Recognizing others as capacity for their world

Even if I notice myself as capacity for my world, do I actively recognize others as capacity for their world? And what happens when I do? What shifts do I notice?

To me, it seems that this is an important and helpful practice. It helps me shift out of my ancient habitual – and often less conscious – conditioning of taking others as exclusively local beings operating in time and space.

This practice is mostly for myself. It helps me consciously align more closely with reality. It helps shift some conditioning in me. It opens my heart a bit more to others. And it also helps me notice my old conditioning so I can relate to it more consciously.

As a side-effect, it’s also for others since it tends to shift how I relate to them. It can make me a little less annoying.


That’s the short version. There is a lot more to it.

When I look, I find I am capacity for my world. And that seems to be the same for others when they look, they find themselves as capacity for their world.

One thing is to generally know this, but how is it to actively remind myself of this in daily life? How is it if I make it into a daily life exploration?

When I remind myself of this, I notice a shift that’s small yet significant.

The main shift is that I experience others more clearly and vividly as awake capacity taking the form of that human being, just as I am that over here.

And why stop with humans? Humans are the only ones who, so far, have reported finding themselves as awake capacity for their world. But it’s more than reasonable to assume this is the case for all animals. To themselves, they are likely capacity for their world, just as I am and we are.

When I make a point out of perceiving others in this way, I relate to them differently. Over time, all of this – the noticing and the shift in how I relate to others – becomes a new habit and normal.

I can take this one step further, as another experiment. What happens if I perceive everything, including inanimate objects, as awake capacity taking a particular form over there – as a chair, a rock, the stars, this computer?

There are a few layers here.

When I find myself as capacity for my world, I also notice that this human self, others, and the wider world all happen within and as what I am. To me, it’s all happening within and as awake space. (Of course, space happens within and as this capacity, but “awake space” is as good a way of talking about it as any.) So to me, others already happen within awake space. They are awake space taking that human form over there.

There is a shift from this to reminding myself that to them, they too are capacity for their world. They too are awake space that their world happens within and as. All conscious beings are capacity for their world, just as I am.

The true nature of all conscious beings, to themselves, is this capacity. We are capacity for our own world. The content of our experiences – this self and the world as it appears to us – happens within and as the awake space we find ourselves as.

Is that also the true nature of all of existence? Is the true nature of everything capacity? Yes, that seems inevitable. Without nothing, there isn’t something. But is it awake? To me, it seems awake but that awakeness may just be the awakeness here – the one it’s happening within and as. If I am honest, I cannot know if the true nature of everything is consciousness, even if it appears that way to me, and there are several clues pointing to it.
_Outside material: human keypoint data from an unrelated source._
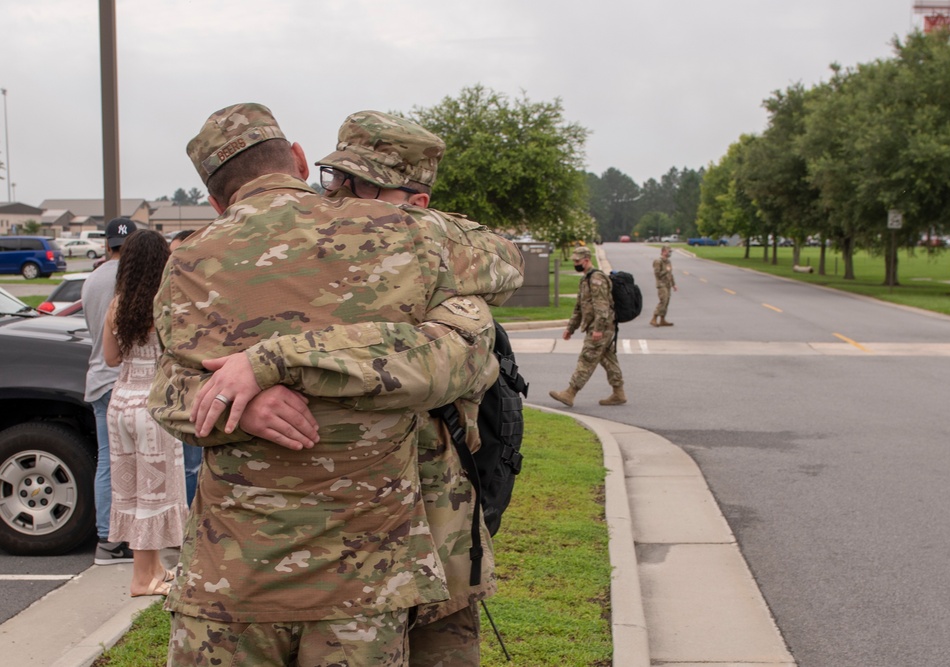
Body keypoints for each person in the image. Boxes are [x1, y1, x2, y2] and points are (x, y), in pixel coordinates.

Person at [148, 103, 504, 666]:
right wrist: (244, 398)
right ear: (296, 159)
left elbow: (167, 392)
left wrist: (252, 379)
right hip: (364, 584)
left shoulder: (189, 259)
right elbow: (471, 327)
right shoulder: (404, 234)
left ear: (216, 201)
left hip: (230, 579)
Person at [315, 110, 524, 665]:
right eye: (331, 179)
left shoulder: (447, 266)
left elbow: (506, 260)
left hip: (438, 521)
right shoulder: (314, 253)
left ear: (416, 205)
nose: (335, 197)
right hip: (338, 540)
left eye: (356, 185)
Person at [102, 230, 187, 597]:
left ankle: (153, 569)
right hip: (153, 406)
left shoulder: (117, 304)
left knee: (131, 489)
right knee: (155, 493)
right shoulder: (163, 302)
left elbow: (110, 358)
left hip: (120, 402)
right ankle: (143, 579)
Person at [81, 216, 137, 565]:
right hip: (127, 380)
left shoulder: (91, 280)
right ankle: (133, 536)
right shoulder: (133, 281)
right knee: (140, 461)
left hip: (98, 378)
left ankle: (107, 538)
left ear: (106, 245)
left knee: (107, 460)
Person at [549, 245, 627, 407]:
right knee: (608, 359)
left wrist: (598, 329)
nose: (575, 263)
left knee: (587, 358)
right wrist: (570, 328)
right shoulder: (585, 279)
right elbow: (580, 307)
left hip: (601, 327)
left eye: (577, 261)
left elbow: (602, 306)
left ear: (586, 260)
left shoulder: (596, 279)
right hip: (598, 326)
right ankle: (619, 393)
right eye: (574, 260)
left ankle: (570, 393)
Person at [167, 229, 201, 506]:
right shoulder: (168, 293)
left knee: (193, 466)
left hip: (199, 392)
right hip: (177, 391)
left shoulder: (202, 293)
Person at [651, 243, 678, 327]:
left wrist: (673, 284)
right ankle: (654, 318)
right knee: (663, 301)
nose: (669, 253)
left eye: (670, 252)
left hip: (667, 284)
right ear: (663, 252)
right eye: (668, 251)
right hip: (661, 284)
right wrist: (666, 270)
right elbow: (657, 274)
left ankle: (662, 319)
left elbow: (670, 274)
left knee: (667, 302)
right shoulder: (658, 261)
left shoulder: (668, 261)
What I can do is to experiment. How is it to remind myself that other beings are capacity for their world? That to them, their world happens within and as awake space? How is it if I extend that to everything? If I perceive everything as awake space taking that particular form over there?
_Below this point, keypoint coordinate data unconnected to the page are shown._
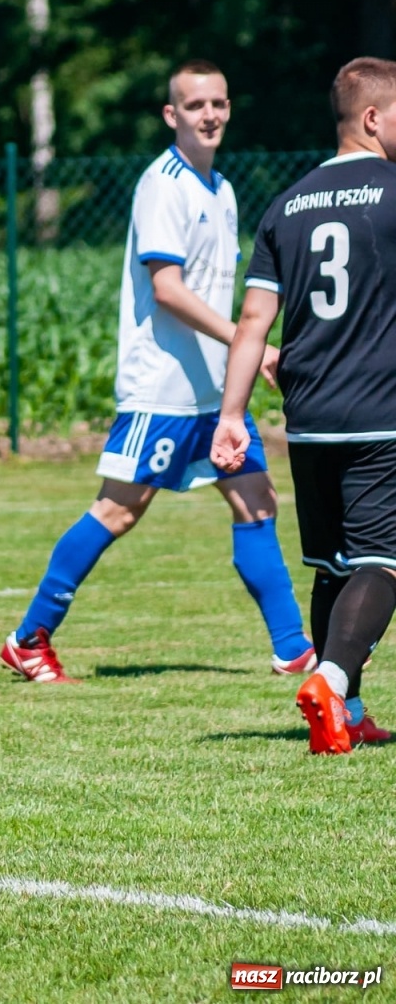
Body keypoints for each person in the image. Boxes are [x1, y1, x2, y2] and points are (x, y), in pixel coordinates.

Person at [0, 59, 314, 683]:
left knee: (257, 500)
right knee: (119, 510)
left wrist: (239, 360)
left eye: (219, 103)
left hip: (212, 392)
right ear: (172, 115)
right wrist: (247, 339)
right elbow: (167, 289)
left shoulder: (219, 190)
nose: (210, 115)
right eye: (195, 105)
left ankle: (293, 648)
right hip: (162, 388)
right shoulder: (163, 184)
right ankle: (29, 637)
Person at [213, 57, 396, 754]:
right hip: (383, 412)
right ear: (372, 118)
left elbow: (254, 323)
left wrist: (232, 417)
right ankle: (333, 679)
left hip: (311, 418)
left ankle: (345, 713)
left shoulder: (286, 204)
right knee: (386, 561)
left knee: (333, 564)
My own process has gone through a few different phases with this.

During the initial awakening, in my teens, I experienced all of existence as the divine or God taking all the different forms in the world, including as human beings and temporarily and locally identifying as these human beings. At the same time, there was and is conditioning here in me that takes human beings as human beings and the divine aspect goes a bit in the background.
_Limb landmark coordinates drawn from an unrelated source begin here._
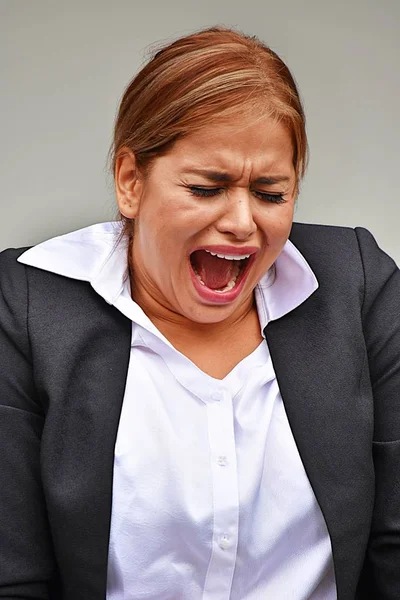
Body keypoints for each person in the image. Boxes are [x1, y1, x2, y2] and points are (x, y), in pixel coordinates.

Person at [0, 26, 399, 600]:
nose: (242, 222)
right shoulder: (28, 307)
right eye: (208, 188)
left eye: (269, 193)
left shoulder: (358, 287)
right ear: (130, 182)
I have also explored differentiating between my true nature over here, the true nature of others, and the true nature of all of existence, although I know that the two first ones very likely are the same, and the third likely is too.

I see that actively reminding myself of the awake space others are to themselves is helpful to me. It helps me shift out of the old – ancient – conditioning of taking others as exclusively human beings.

Note: When I say “capacity”, that’s terminology from Douglas Harding and the Headless Way. I like it since it’s simple and to the point. “Capacity” refers to finding myself as capacity for my world – for this human self, others, the wider world, and any content of my experience. To me, all of my experiences happen within and as what I am. And we can, inevitably imperfectly, call this awake space, consciousness, or something else. It’s what we all are to ourselves, whether it’s noticed or not.